━━ Passage for review ━━

The code injected by XSS is executed as legitimate application code giving the attacker full control over the web application executing in the user's browser ie the entire application is compromised with any (read/write/monitoring) , (server side/client side) operation possible.

Attack vectors commonly utilized in XSS attacks

• script : A script tag can be used to reference external JavaScript code
• body : attributes of this tag can be used to refer a script
• img : used by attackers to execute the JavaScript code
• iframe : allows the attacker to embed another HTML page into the current page
• input : directly used to execute script : This tag can contain a script, instead of the normal use of linking to external style sheets
• div : background attribute of this tag can be used to refer a script
• object : Scripts from an external site can be included using this tag.JavaScript events: Another popular XSS vector used by attackers, event attributes, can be applied in a variety of tags. Such attributes as “onerror” and “onload” are examples.

How to prevent XSS attacks

• Validate/Sanitize all user input:  Whenever accepting any data, ensure the format of the data is what you expect. Any user input that is used as part of HTML output introduces a risk of an XSS. Validate user input to catch malicious user input.
  • Server-side sanitization: Web application firewalls are commonly used for mitigating xss and other injection attacks like SQL injection. Most cloud providers provide WAF, for instance, you can deploy AWS WAF on Amazon CloudFront as part of your CDN solution, the Application Load Balancer that fronts your web servers or origin servers running on EC2, Amazon API Gateway for your REST APIs, or AWS AppSync for your GraphQL APIs.  Read more here. https://aws.amazon.com/waf/.  Google provides cloud Armor which provides Pre-configured WAF rules (SQLi & XSS). Read more here https://cloud.google.com/blog/products/identity-security/understanding-google-cloud-armors-new-waf-capabilities. Note that to escape WAF, an attacker may try to encode string characters or encode script in base64 and place it in the meta tag. Read more at https://owasp.org/www-community/attacks/xss. Note that it is better to use a tried, tested, and regularly maintained library on the server side as hackers will manage to fool simple filters by using techniques like hex coding and Unicode character variations. https://owasp.org/www-project-java-encoder/ can be used by java developers. Note that WAF is not sufficient to protect against XSS as new WAF bypass techniques keep coming up. Additionally, WAFs cannot block DOM-Based XSS.
  • Client-side sanitization: DOMPurify is a javascript-based lightweight and secure HTML sanitizer.

━━━
━━ Source data ━━

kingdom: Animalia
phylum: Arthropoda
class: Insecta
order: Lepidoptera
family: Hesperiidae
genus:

━━━

▸ Exercise
Pick up the text on XSS attacks and prevention from the point where it stops. The data has no connection to the text on XSS attacks.

▸ Written reply
  • Sanitization Point to remember with respect to JavaScript pseudo scheme. URLs that use javascript: as the scheme, instead of http: or https: pose XSS risk. When a browser sees such a URL in an HTML document, it typically sees it as JavaScript code that needs to be executed. If the URL is dynamically generated based on user input then there is a clear XSS risk. Developers should analyze application code for any dynamically generated URLs. These are typically found in href and src attributes of HTML elements. Whenever a URL is created with untrusted data, you need to make sure that the URL is safe to use. Frameworks like React, Vue, and angular try to detect/sanitize URLs. Angular approves only of known safe URLs as opposed to React and Vue which block unsafe URLs. In general, looking for bad values is a security antipattern as this would only block known bad values. The better approach is taken by angular where known safe values are allowed.
  • In cases where a web application needs to render dynamic HTML code (based on user input), output encoding cannot be used, and then sanitizing user input is the only solution.
• Use safe sinks:   Untrusted content can be assigned to a safe sink as it will always be interpreted as text, not code. 
  • eg .textConent
  • safe HTML attributes include align, alink, alt, bgcolor, border, cellpadding, cellspacing, class, color, cols, colspan, coords, dir, face, height, hspace, ismap, lang, marginheight, marginwidth, multiple, nohref, noresize, noshade, nowrap, ref, rel, rev, rows, rowspan, scrolling, shape, span, summary, tabindex, title, usemap, valign, value, vlink, vspace, width.
• Set suitable response headers: For example, for JSON, verify that the Content-Type header is application/json and not text/html to prevent XSS.
• Content security policy can be used to reduce the chances of an XSS attack. Read more Content-Security-Policy . CSP is used to control valid sources of executable scripts. for instance, inline script execution can be blocked via CSP.
• Use escaping / encoding of output to ensure any user-supplied data is passed into the DOM only  as strings.” The best defense against XSS is that the browser never interprets data as code. Use an appropriate output escaping/encoding technique depending on where user input is to be displayed. In other words, output encoding is context-sensitive. The contexts are
  • HTML / rendering context (this context is associated with the parsing of HTML tags and their attributes)
    • HTML Attribute
    • URL
    • CSS
  • Javascript/execution context (associated with the parsing and execution of script code)
    • HTML Subcontext (subcontext within execution context)
      • Attributes like innerHTML and functions like document.write which can be used to write HTML content with help of javascript constitute the HTML subcontext within the execution context.
    • HTML Attribute subcontext (subcontext within execution context)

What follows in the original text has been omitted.